*EXERCISE OBJECTIVE:*
Give back the line below containing "-427,7 +427,7 @@" and every later line, exactly.

Web document revisions

++++++++++++++++++++

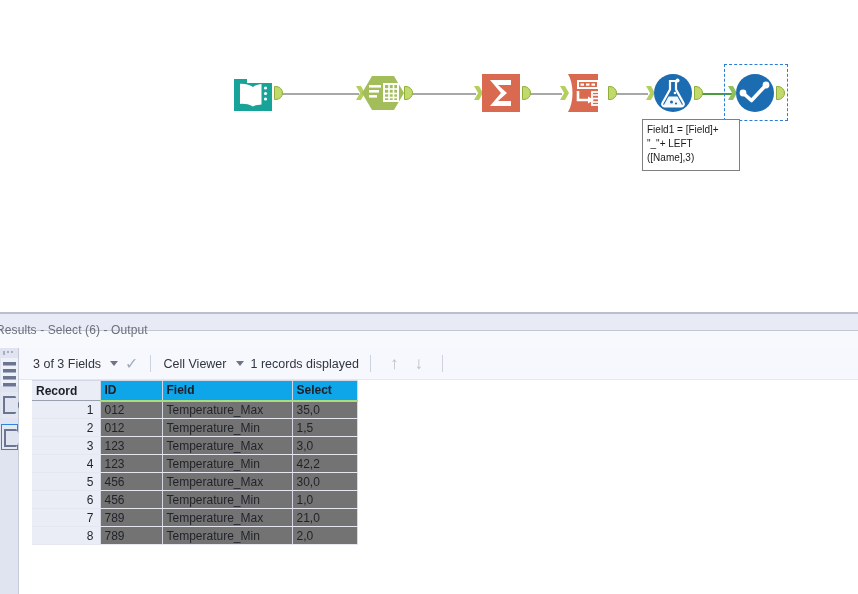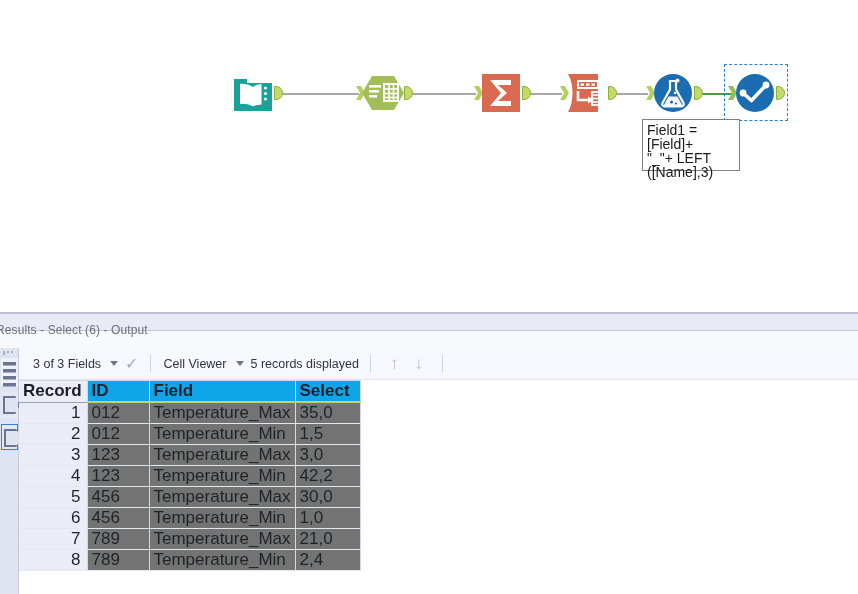--- a/index.html
+++ b/index.html
@@ -88,7 +88,7 @@
     border: 1px solid #808080;
     box-sizing: border-box;
     padding: 3px 4px 3px 4px;
-    font-size: 14px;
+    font-size: 10px;
     line-height: 14px;
     color: #1a1a1a;
     font-family: "Liberation Sans", sans-serif;

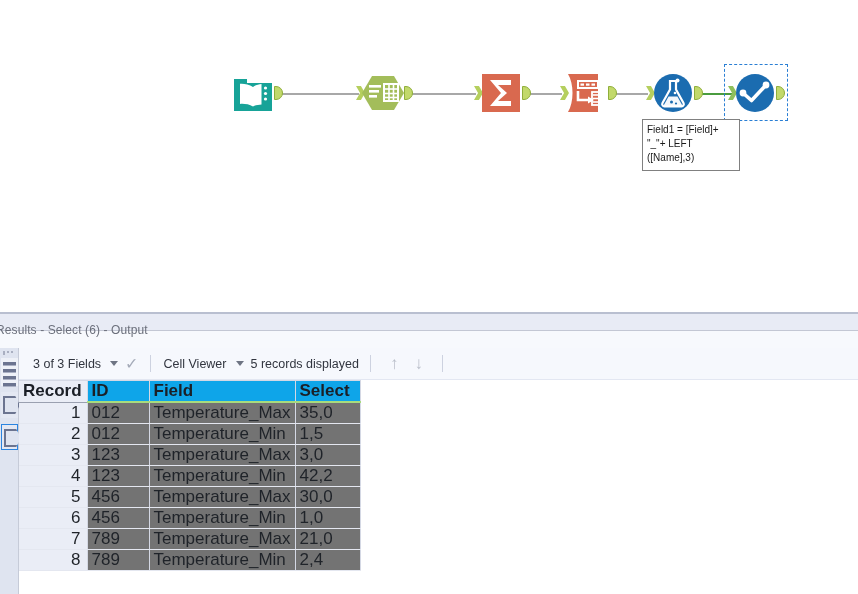--- a/index.html
+++ b/index.html
@@ -427,7 +427,7 @@
         <span class="tb-text">Cell Viewer</span>
         <span class="caret"></span>
       </div>
-      <span class="tb-item">5 records displayed</span>
+      <span class="tb-item">1 records displayed</span>
       <div class="tb-sep"></div>
       <span class="arrow-icon">↑</span>
       <span class="arrow-icon">↓</span>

++++++++++++++++++++

*REPLY:*
@@ -427,7 +427,7 @@
         <span class="tb-text">Cell Viewer</span>
         <span class="caret"></span>
       </div>
-      <span class="tb-item">5 records displayed</span>
+      <span class="tb-item">1 records displayed</span>
       <div class="tb-sep"></div>
       <span class="arrow-icon">↑</span>
       <span class="arrow-icon">↓</span>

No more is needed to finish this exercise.